> _Listed entries_:

◆ ◆ ◆ ◆ ◆

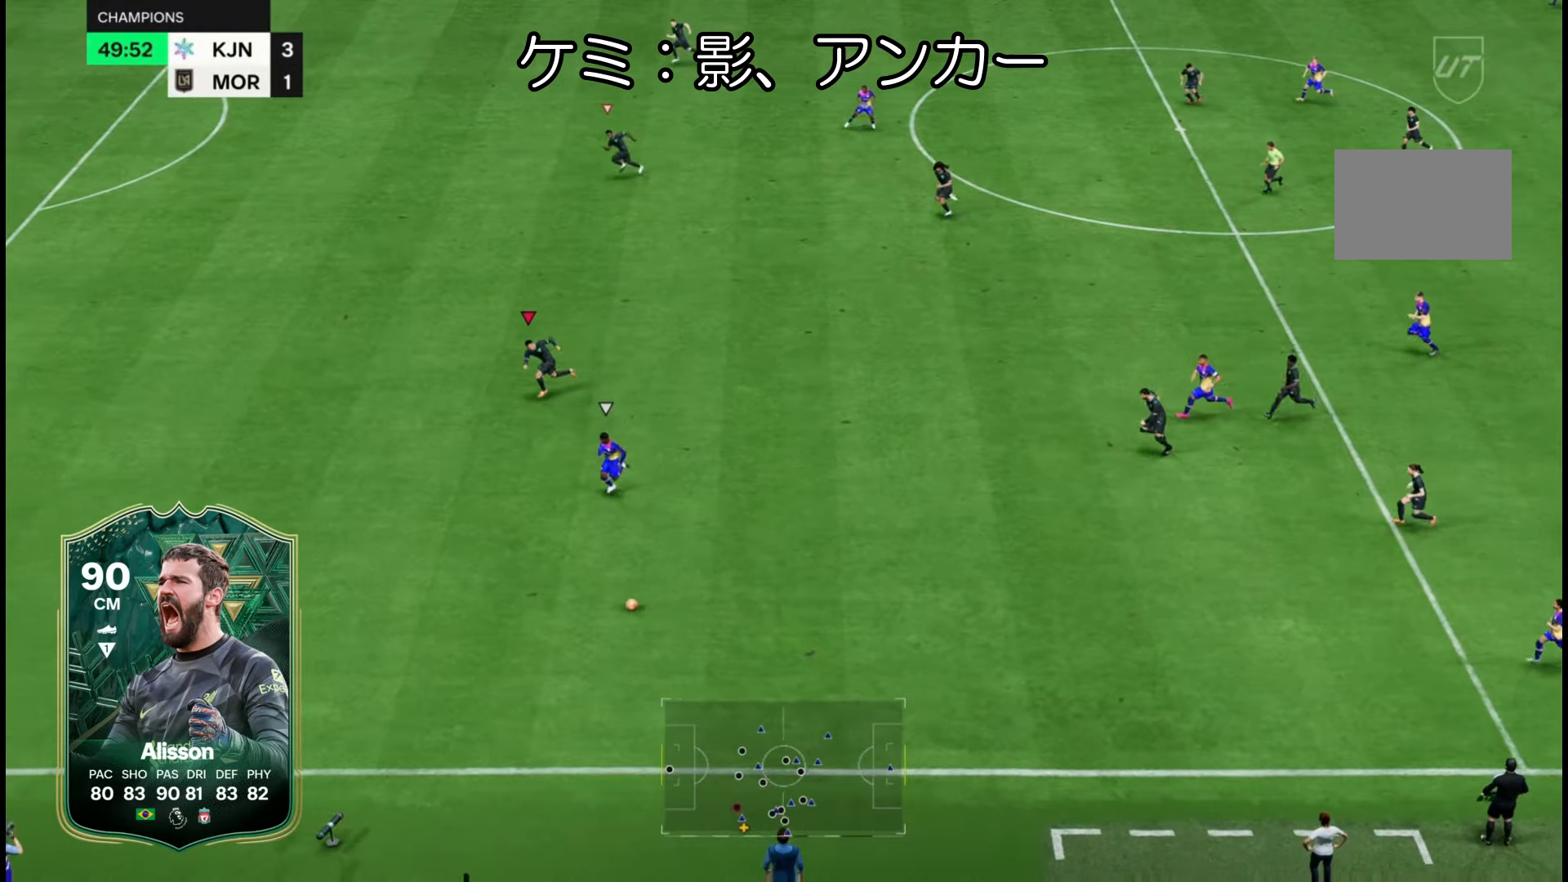
Gameplay with a controller (PlayStation layout); each line is a JSON object with the inputs held at the frame after it (dt_ms = milliseconds from this image to that frame). "button_events" lists button changes between this image and that frame as [ms after this image, input, new state], when the widget could be followed in between (sticks are given only as held states). Not read: L3 R3.
{"dt_ms": 500, "buttons": ["R2"], "left_stick": "down-right", "right_stick": "center", "button_events": []}
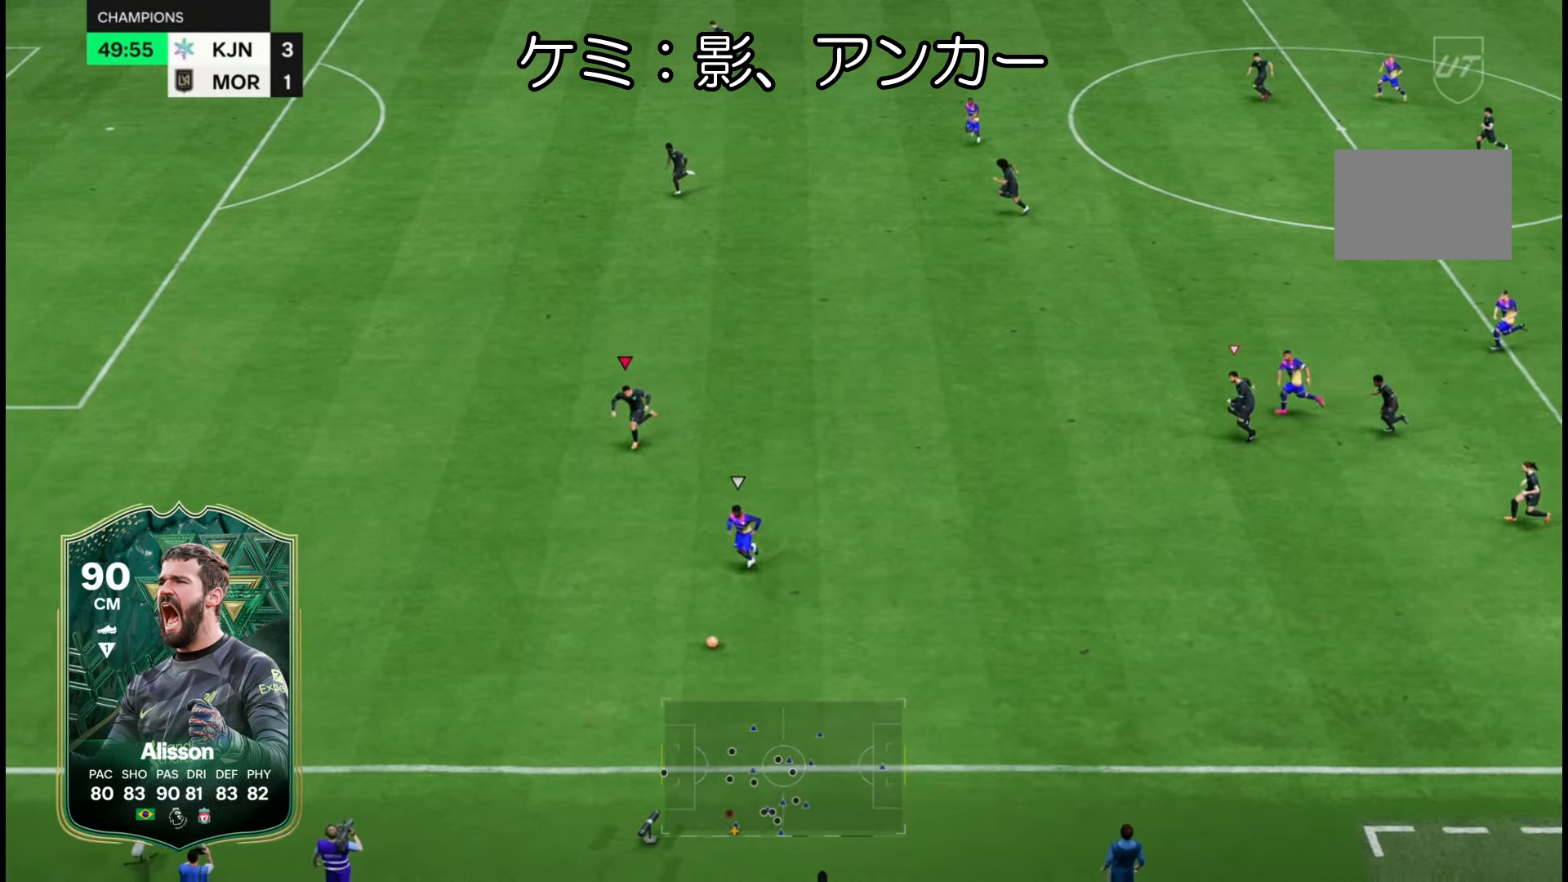
{"dt_ms": 500, "buttons": [], "left_stick": "down-right", "right_stick": "center", "button_events": [[433, "R2", "up"]]}
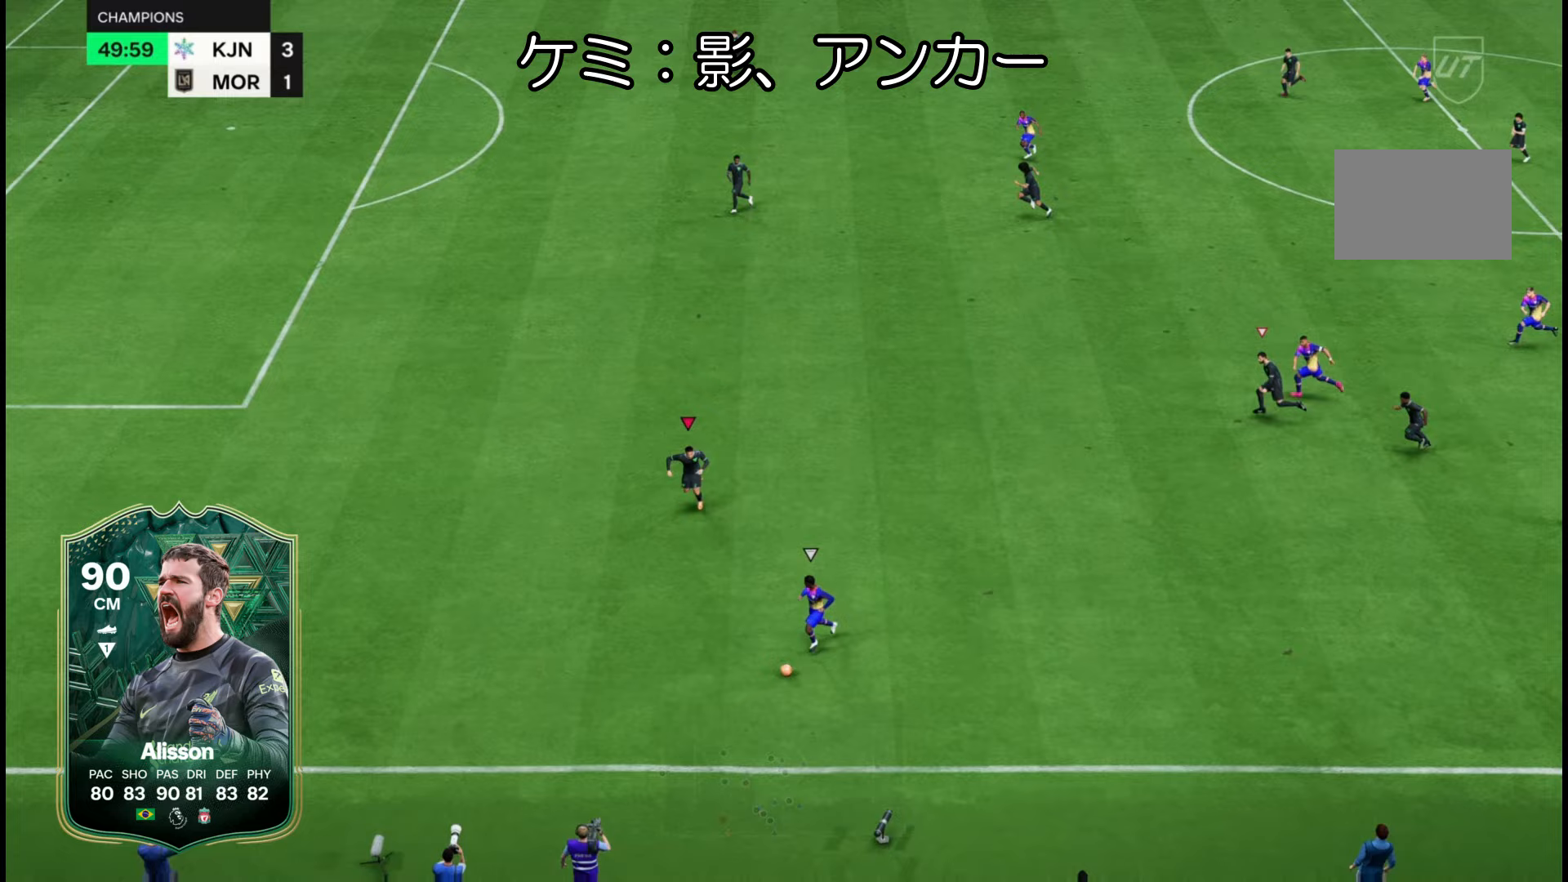
{"dt_ms": 1000, "buttons": ["SQUARE", "L2", "R2"], "left_stick": "right", "right_stick": "center"}
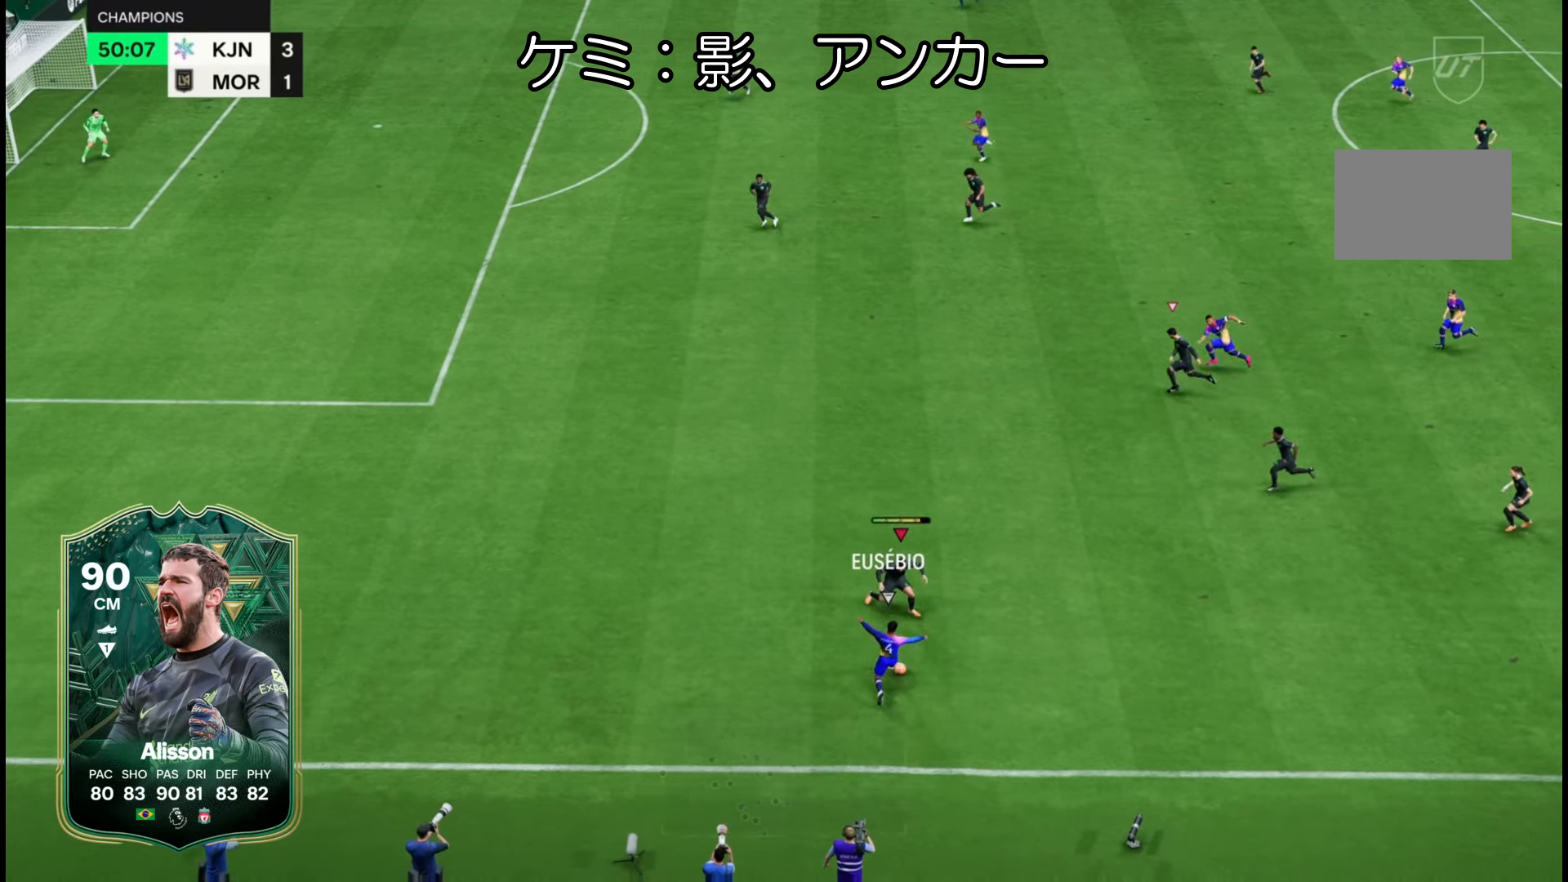
{"dt_ms": 500, "buttons": ["L2", "R2"], "left_stick": "right", "right_stick": "center", "button_events": [[83, "SQUARE", "up"], [333, "L2", "up"], [467, "L2", "down"]]}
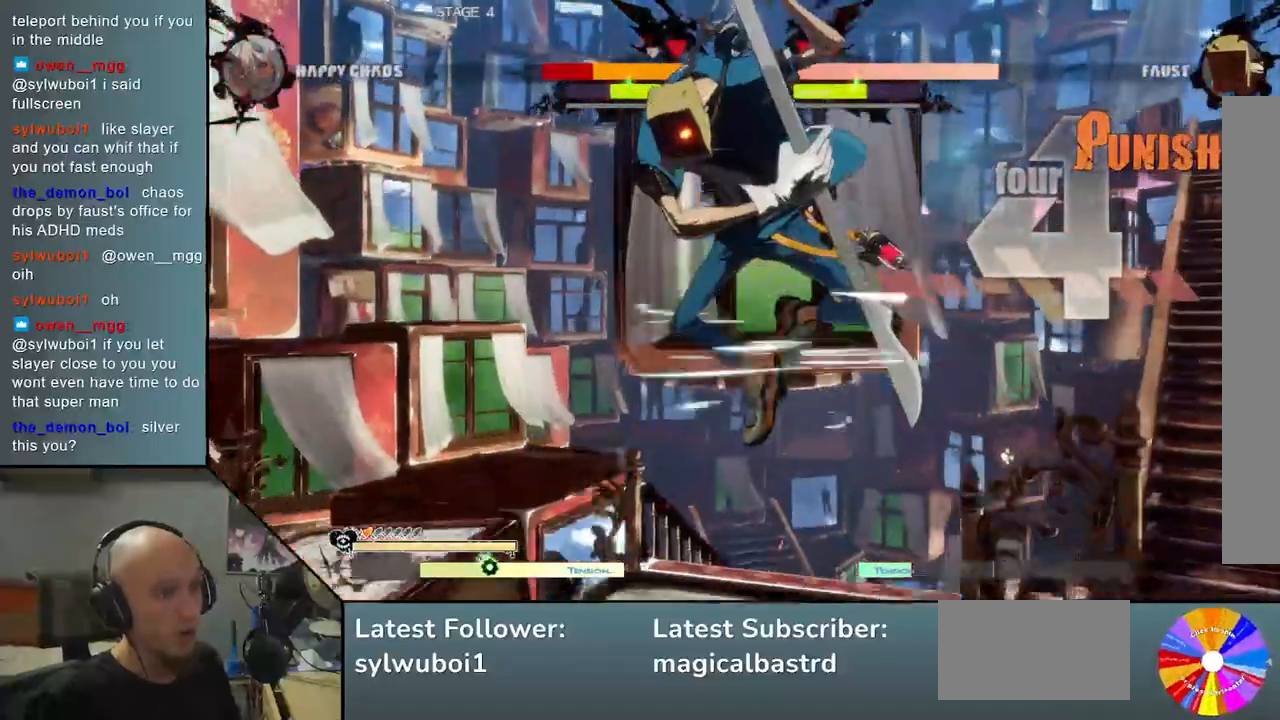
Gameplay with a controller (arcade stick); each line is a JSON object with the inputs held at the frame after it. "events" lists button and stick changes between this image and that frame as [ms after this image, input, new state], when the widget could be followed in between. Not read: L3 R3 other_buttons.
{"buttons": [], "left_stick": "up", "events": [[100, "left_stick", "right"], [367, "left_stick", "down"], [417, "left_stick", "left"], [500, "left_stick", "up"]]}
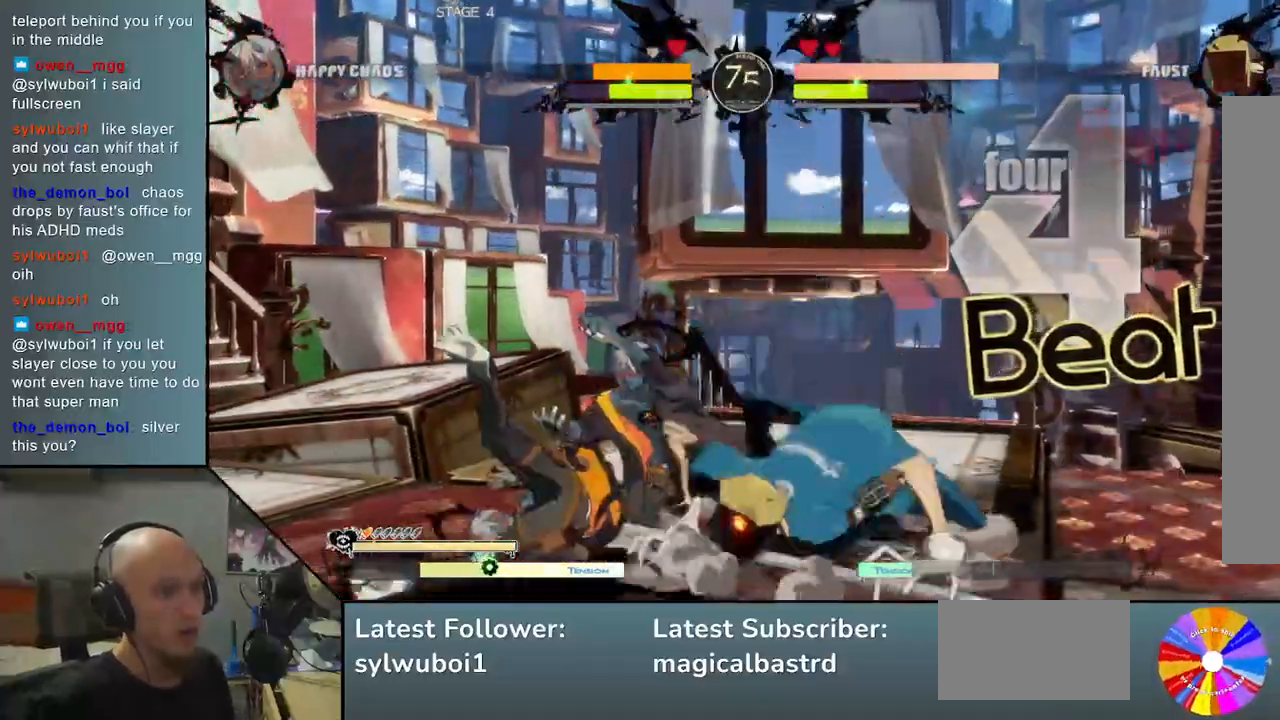
{"buttons": [], "left_stick": "left", "events": [[33, "R2", "down"], [33, "left_stick", "right"], [150, "left_stick", "left"], [167, "R2", "up"]]}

◆ ◆ ◆ ◆ ◆

> _Your task_:
Among the lines above, return each one holding the string "widget".

> _Response_:
Gameplay with a controller (PlayStation layout); each line is a JSON object with the inputs held at the frame after it (dt_ms = milliseconds from this image to that frame). "button_events" lists button changes between this image and that frame as [ms after this image, input, new state], when the widget could be followed in between (sticks are given only as held states). Not read: L3 R3.
Gameplay with a controller (arcade stick); each line is a JSON object with the inputs held at the frame after it. "events" lists button and stick changes between this image and that frame as [ms after this image, input, new state], when the widget could be followed in between. Not read: L3 R3 other_buttons.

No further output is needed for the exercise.